3 Rules For Creating An Impactful Business Presentation

Olga Lykova, Head of Partnerships, North America at monday.com.

How many times have you sat through a presentation where the speaker said, “Let’s talk through this; it won’t be a death by a PowerPoint,” and for the next 30 minutes to an hour, it’s exactly what they promised it wouldn’t be?

For the last decade, I’ve worked at four different startup organizations, building a partner program, creating internal and external champions, and inspiring innovation with prospects, customers and partners. To do my job, I’ve had to inspire and motivate through discussions and presentations. One thing I learned that holds true across all industries, products and services is that people love and get inspired by stories they can relate to.

Inspired by Carmine Gallo’s book, “Talk Like Ted,” and based on many presentations I’ve given throughout my career, in this article, I’ll explore the power of storytelling with tips and tricks you can use today to build a compelling story that can be shared in 15-18 minutes (the time limit for a TedTalk).

Rule #1: Do something unique to capture your audience’s attention.

Most of the time, when someone attends a presentation, it’s because they want to learn or solve a business challenge—or, let’s be honest, because their boss told them to. But for most, the underlying intent is to feel inspired.

During the opening keynote at Apttus’s annual conference, the CEO welcomed a customer to the stage who recently bought the solution but had yet to deploy it. The way we captured our audience was by announcing, on stage, that by the end of Day 2 at the event, we would complete the architecture and “go live” experience. In the enterprise space, a go-live in a few days is unheard of. After the keynote wrapped up, everyone went on their way to other sessions, and the delivery team went to work on the deployment upstairs in a designated hotel room. By Day 2, you could feel the steam coming out of that room with the amount of effort being put into breaking the deployment record.

During the closing keynote, we wanted to showcase the authentic experience and brought cameras into the room. The audience was captivated by the effort and collaboration.
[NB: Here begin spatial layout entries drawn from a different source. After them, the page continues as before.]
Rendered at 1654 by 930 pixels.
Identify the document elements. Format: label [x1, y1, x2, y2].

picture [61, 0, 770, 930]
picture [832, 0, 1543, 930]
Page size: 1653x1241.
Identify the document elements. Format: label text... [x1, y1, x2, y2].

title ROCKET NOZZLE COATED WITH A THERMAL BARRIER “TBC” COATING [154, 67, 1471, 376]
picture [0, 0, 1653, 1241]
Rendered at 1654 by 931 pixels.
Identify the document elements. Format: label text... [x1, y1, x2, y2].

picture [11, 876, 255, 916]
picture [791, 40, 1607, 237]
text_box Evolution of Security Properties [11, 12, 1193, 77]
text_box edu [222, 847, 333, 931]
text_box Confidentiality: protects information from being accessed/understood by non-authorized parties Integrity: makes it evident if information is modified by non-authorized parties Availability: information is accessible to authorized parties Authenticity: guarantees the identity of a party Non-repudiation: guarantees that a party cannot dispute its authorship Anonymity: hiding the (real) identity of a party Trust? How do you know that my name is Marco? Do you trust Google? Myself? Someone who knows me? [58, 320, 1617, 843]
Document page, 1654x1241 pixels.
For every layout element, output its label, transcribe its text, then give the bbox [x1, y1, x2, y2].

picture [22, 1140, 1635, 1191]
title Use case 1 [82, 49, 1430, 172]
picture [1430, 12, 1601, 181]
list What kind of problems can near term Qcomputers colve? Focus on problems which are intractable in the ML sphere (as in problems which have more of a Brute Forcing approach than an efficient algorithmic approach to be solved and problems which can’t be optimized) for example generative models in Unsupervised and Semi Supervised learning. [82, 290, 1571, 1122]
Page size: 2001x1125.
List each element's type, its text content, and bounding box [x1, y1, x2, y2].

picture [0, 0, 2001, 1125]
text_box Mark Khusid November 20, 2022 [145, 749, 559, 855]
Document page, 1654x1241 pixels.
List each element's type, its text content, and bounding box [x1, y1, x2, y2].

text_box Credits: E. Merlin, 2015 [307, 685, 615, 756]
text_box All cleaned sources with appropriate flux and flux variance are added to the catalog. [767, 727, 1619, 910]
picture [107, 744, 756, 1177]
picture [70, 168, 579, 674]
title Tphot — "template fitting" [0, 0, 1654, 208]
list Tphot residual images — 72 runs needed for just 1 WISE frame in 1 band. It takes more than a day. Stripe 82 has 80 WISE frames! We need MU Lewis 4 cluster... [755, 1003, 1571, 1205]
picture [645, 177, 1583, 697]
They saw the errors, they saw the fixes, and they saw the moment we clicked “Go Live.” Everyone cheered, champagne was opened and the audience was captivated and inspired.

The power of storytelling means captivating your audience, exposing them to what the experience with your brand will be before they even engage and making the experience as authentic as possible.

Rule #2: Share your personal stories to be more relatable.

We tend to remember and resonate with personal stories that make us feel something.

When I joined Workspot, I took a pay cut. It wasn’t for a $100 billion VDI market cap or due to the fact that legacy VDI providers were undergoing turmoil. And it wasn’t because I was interested in learning about networking, security or VM sizing. It was because I was inspired by a story our CEO told me in a span of a 20-minute conversation. He shared that he worked for an incredibly inspiring leader who taught him so much about business, product and creating a vision. When my CEO approached his boss with the vision to rebuild the product with cloud readiness, he didn’t get the support he wanted, so he took his vision and built what is now a future of end-user computing designed for hybrid work.

When we went on the road showcasing the power of the solution to potential customers, I understood that the story that inspired me would inspire the audience. When I asked how many people worked for an organization with incredible people but wished the product was built for innovation, many raised their hands. Then I went on to tell them the story that inspired me, with many folks in the audience captivated and fully bought in.

Rule #3: Prioritize duration and data.

Keeping a presentation short has scientific benefits behind it. Research has shown that the brain uses a lot of glucose as it absorbs information. If you talk for too long, you risk depleting your audience’s glucose levels to the extent that they simply don’t have the energy to keep listening.

Using unusual metrics in your presentation can also be very captivating. One of the customers I recently interviewed mentioned a few metrics, and I am curious if you could guess which one of them I remembered the most. The customer said that less than half of their workforce was able to work from home when the pandemic started, and after a year post-pandemic, the divorce rates went up by 50%. When we tell a story, statistics help us make it real. Make sure to incorporate key data in your presentation to add credibility to your overall statements.


In “Talk Like Ted,” Gallo shares some tips I’ve found to be really useful that I’d like to include here. First, speak slowly and pretend you’re having a conversation with your audience. He says the ideal rate of speech when giving a presentation is slightly faster than an audiobook narration—so, about 190 words per minute.

At the end of the day, to truly resonate with your audience, it’s critical to be authentic and allow yourself to be vulnerable. Show your true emotions—because passion can be felt.

Last but not least, I’d recommend making it a habit to watch one TedTalk a week. Ted celebrates the gift of human imagination, and you never know what an 18-minute (or less) talk could inspire in you.